**Your tasks:**
a - Set down, word for word, the portion of the interview with Laura Shigihara from "Game music composer" up to and including "as a designer.".
b - Condense the paragraph of the interview with Laura Shigihara that begins "For the demo there are around 30" into a short bulleted list that keeps its main facts.

Game music composer Laura Shigihara (supershigi) caused a delightful ripple in the game community with her soundtrack for Pop Cap’s game, Plants vs. Zombies. (You may recall that Play As Life interviewed her last May.) Recently, she submitted her very own role-playing game (RPG) to the Independent Games Festival (IGF). Laura was kind enough to talk about her game over the phone (and yes, her speaking voice is as sweet and bubbly as it sounds in her songs) on her new experience as a designer.
Q: Are you a twin by any chance?
A: No, but my younger sisters are twins.
Q. How many different songs are there?
A: For the demo there are around 30 different songs. Many of the songs that you will hear inside the dungeons can be broken down into 3 separate parts, each which can function on its own as background music. The full game will probably have close to 60 different songs, 7-8 of which can be broken down into smaller standalone sections.
Q. Why did you choose to put so much importance on the music?

**Input data:**
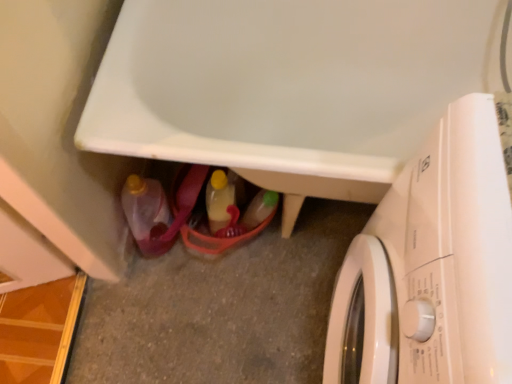
Question: In terms of width, does white glossy bathtub at lower center look wider or thinner when compared to white glossy washing machine at lower right?

Choices:
 (A) wide
 (B) thin

Answer: (A)

Question: Is point (104, 61) closer or farther from the camera than point (488, 119)?

Choices:
 (A) closer
 (B) farther

Answer: (B)

Question: Which is farther from the white glossy washing machine at lower right?

Choices:
 (A) matte plastic bottle at lower left, which is the 1th bottle in left-to-right order
 (B) white glossy bathtub at lower center
 (C) translucent plastic bottle at center, acting as the second bottle starting from the left

Answer: (A)

Question: Which object is positioned closest to the white glossy bathtub at lower center?

Choices:
 (A) translucent plastic bottle at center, acting as the second bottle starting from the left
 (B) matte plastic bottle at lower left, which appears as the second bottle when viewed from the right
 (C) white glossy washing machine at lower right

Answer: (A)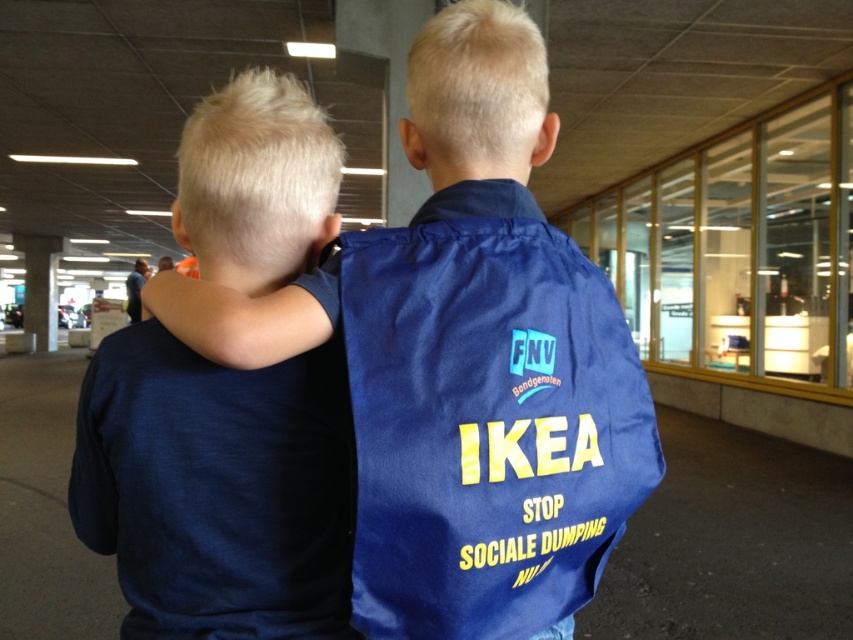
Which is below, blue fabric bag at center or dark blue t-shirt at center?

Positioned lower is blue fabric bag at center.

Is blue fabric bag at center positioned behind dark blue t-shirt at center?

That is False.

Is point (474, 372) more distant than point (148, 326)?

That is False.

At what (x,y) coordinates should I click in order to perform the action: click on blue fabric bag at center. Please return your answer as a coordinate pair (x, y). This screenshot has height=640, width=853. Looking at the image, I should click on (485, 417).

Can you confirm if navy blue shirt at center is smaller than blue fabric bag at center?

No, navy blue shirt at center is not smaller than blue fabric bag at center.

Which is in front, point (532, 321) or point (486, 392)?

Point (486, 392) is in front.

Find the location of a particular element. navy blue shirt at center is located at coordinates (463, 360).

Where is `navy blue shirt at center`? navy blue shirt at center is located at coordinates (463, 360).

Is blue fabric bag at center further to camera compared to smooth concrete pillar at center?

No, it is in front of smooth concrete pillar at center.

Who is more forward, (524, 236) or (41, 234)?

Point (524, 236) is in front.

I want to click on blue fabric bag at center, so click(485, 417).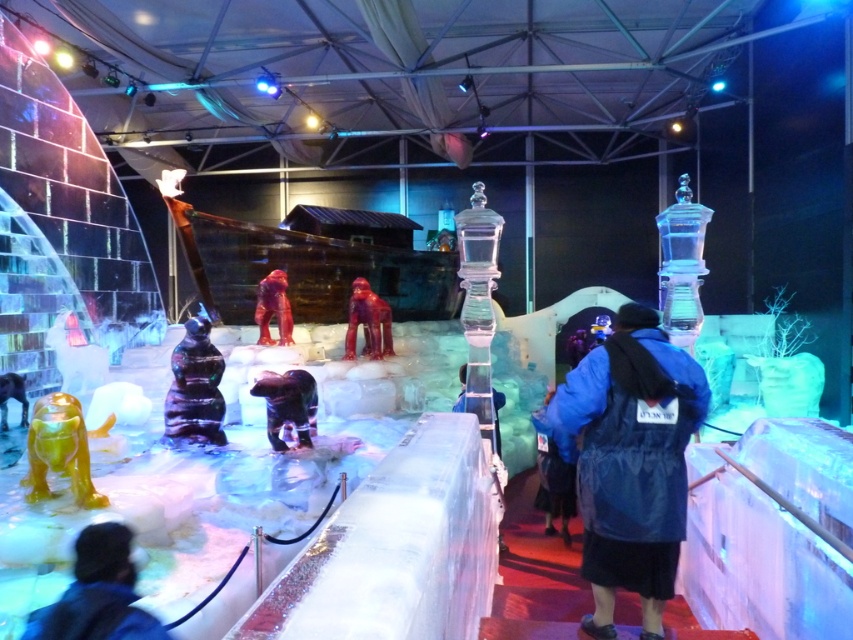
Which is above, glossy purple statue at center or shiny green ice sculpture at lower left?

glossy purple statue at center is higher up.

Find the location of a particular element. The width and height of the screenshot is (853, 640). glossy purple statue at center is located at coordinates (195, 387).

Which is behind, point (202, 403) or point (44, 429)?

The point (202, 403) is more distant.

Locate an element on the screen. glossy purple statue at center is located at coordinates (195, 387).

Does blue fabric backpack at center lie behind glossy red statue at center?

No, it is not.

Is blue fabric backpack at center wider than glossy red statue at center?

No.

Who is more distant from viewer, (x=560, y=461) or (x=347, y=317)?

The point (x=347, y=317) is behind.

Find the location of a particular element. blue fabric backpack at center is located at coordinates (554, 474).

Between blue fabric jacket at lower left and rubber-like red gorilla at center, which one is positioned higher?

rubber-like red gorilla at center is above.

Does blue fabric jacket at lower left have a smaller size compared to rubber-like red gorilla at center?

Yes, blue fabric jacket at lower left is smaller than rubber-like red gorilla at center.

Which is behind, point (100, 632) or point (256, 304)?

The point (256, 304) is more distant.

Locate an element on the screen. This screenshot has width=853, height=640. blue fabric jacket at lower left is located at coordinates (97, 593).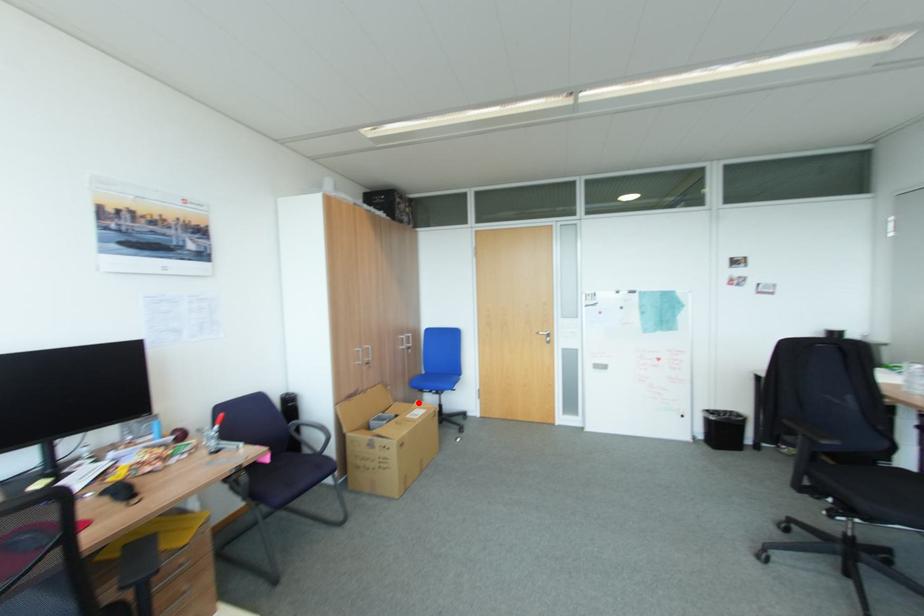
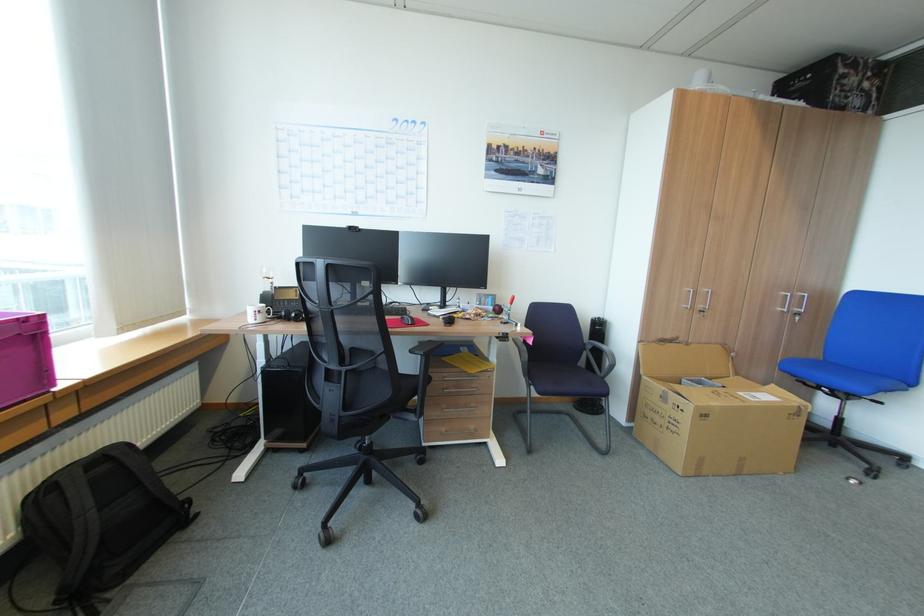
Question: I am providing you with two images of the same scene from different viewpoints. In image1, a red point is highlighted. Considering the same 3D point in image2, which of the following is correct?

Choices:
 (A) It is closer
 (B) It is farther

Answer: (B)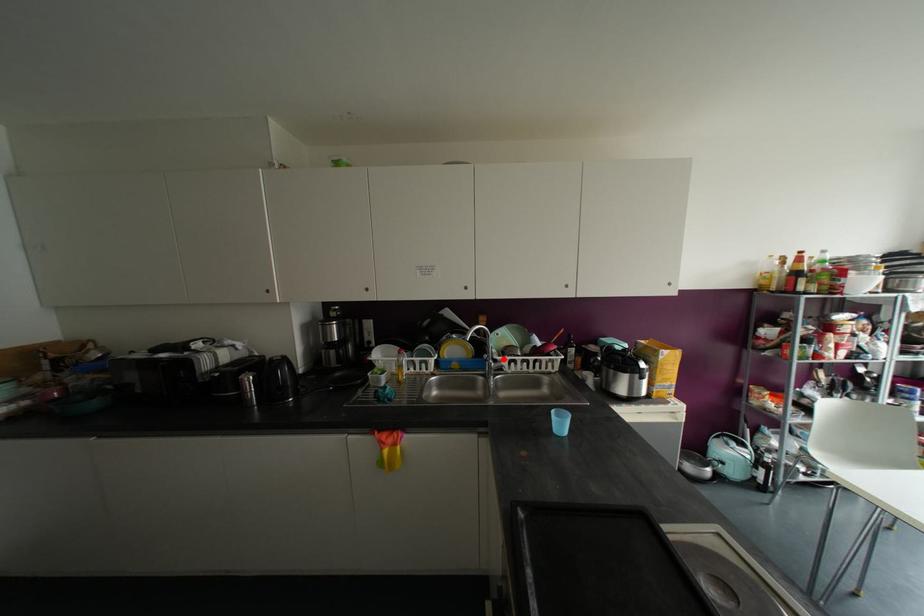
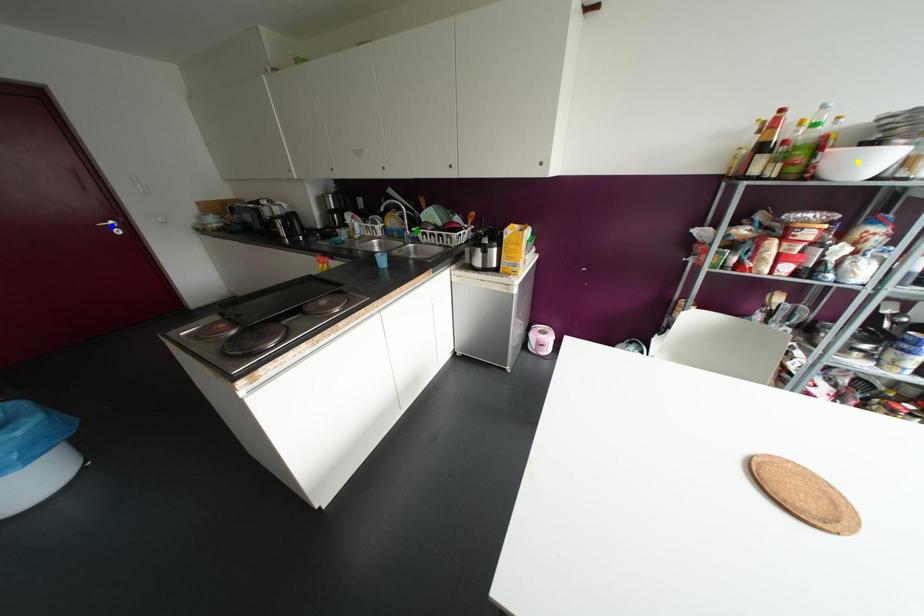
Question: I am providing you with two images of the same scene from different viewpoints. A red point is marked on the first image. You are given multiple points on the second image. Which point in image 2 is actually the same real-world point as the red point in image 1?

Choices:
 (A) green point
 (B) yellow point
 (C) blue point

Answer: (A)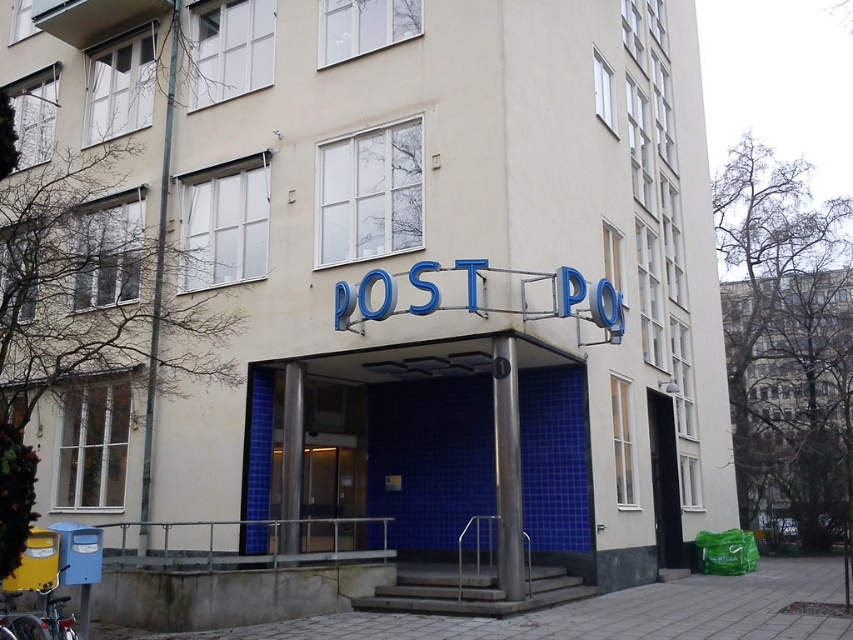
Does glass door at center have a greater width compared to black glass door at center?

In fact, glass door at center might be narrower than black glass door at center.

What do you see at coordinates (331, 481) in the screenshot? The image size is (853, 640). I see `glass door at center` at bounding box center [331, 481].

This screenshot has width=853, height=640. What are the coordinates of `glass door at center` in the screenshot? It's located at (331, 481).

Is point (751, 484) in front of point (666, 509)?

No, it is behind (666, 509).

Who is more distant from viewer, (753, 420) or (680, 550)?

Positioned behind is point (753, 420).

Identify the location of blue tile building at center. (791, 392).

Can you confirm if blue tile building at center is positioned to the right of glass door at center?

Correct, you'll find blue tile building at center to the right of glass door at center.

Locate an element on the screen. This screenshot has width=853, height=640. blue tile building at center is located at coordinates (791, 392).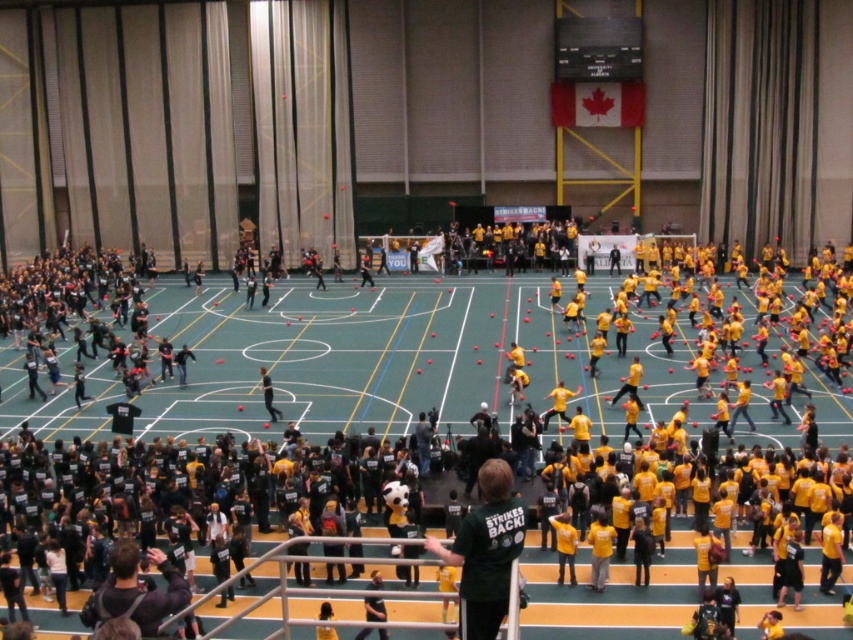
Where is `green jersey at center`? Image resolution: width=853 pixels, height=640 pixels. green jersey at center is located at coordinates (485, 552).

Is green jersey at center shorter than yellow matte shirt at center?

No, green jersey at center is not shorter than yellow matte shirt at center.

Who is more distant from viewer, (x=498, y=582) or (x=550, y=397)?

Positioned behind is point (x=550, y=397).

The width and height of the screenshot is (853, 640). Identify the location of green jersey at center. [x=485, y=552].

Looking at this image, can you confirm if green jersey at center is positioned to the right of yellow jersey at center?

Indeed, green jersey at center is positioned on the right side of yellow jersey at center.

What do you see at coordinates (485, 552) in the screenshot? I see `green jersey at center` at bounding box center [485, 552].

Measure the distance between green jersey at center and camera.

green jersey at center and camera are 15.04 meters apart from each other.

Locate an element on the screen. green jersey at center is located at coordinates (485, 552).

Which is more to the left, yellow matte shirt at center or yellow jersey at center?

yellow jersey at center

Does yellow matte shirt at center have a larger size compared to yellow jersey at center?

Indeed, yellow matte shirt at center has a larger size compared to yellow jersey at center.

Who is more distant from viewer, (560, 381) or (265, 408)?

The point (560, 381) is behind.

What are the coordinates of `yellow matte shirt at center` in the screenshot? It's located at (556, 403).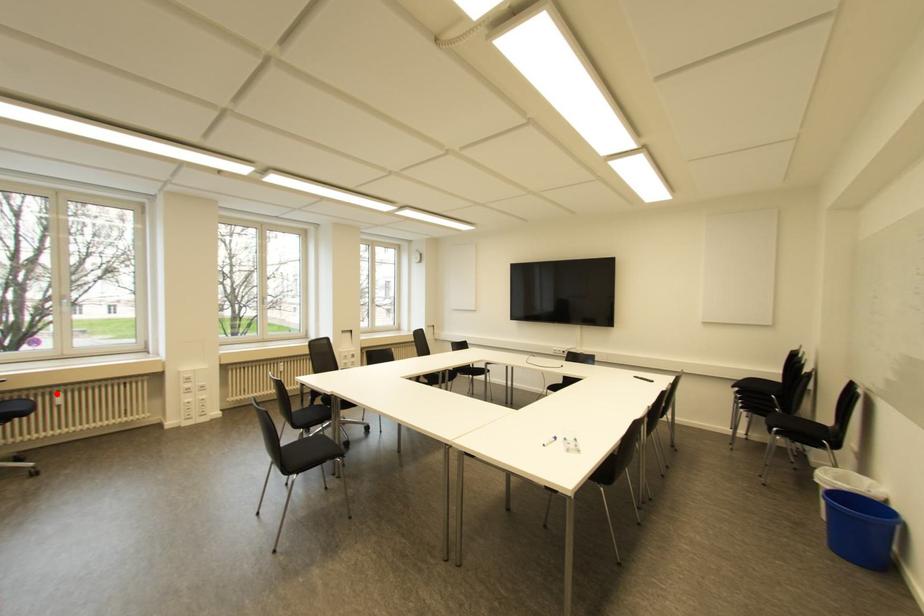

**Solutions to the problems:**
a -
Game music composer Laura Shigihara (supershigi) caused a delightful ripple in the game community with her soundtrack for Pop Cap’s game, Plants vs. Zombies. (You may recall that Play As Life interviewed her last May.) Recently, she submitted her very own role-playing game (RPG) to the Independent Games Festival (IGF). Laura was kind enough to talk about her game over the phone (and yes, her speaking voice is as sweet and bubbly as it sounds in her songs) on her new experience as a designer.

b -
- The demo has around 30 different songs.
- Many dungeon songs can be broken into 3 separate parts, each usable on its own as background music.
- The full game will probably have close to 60 different songs.
- 7-8 of those songs can be broken into smaller standalone sections.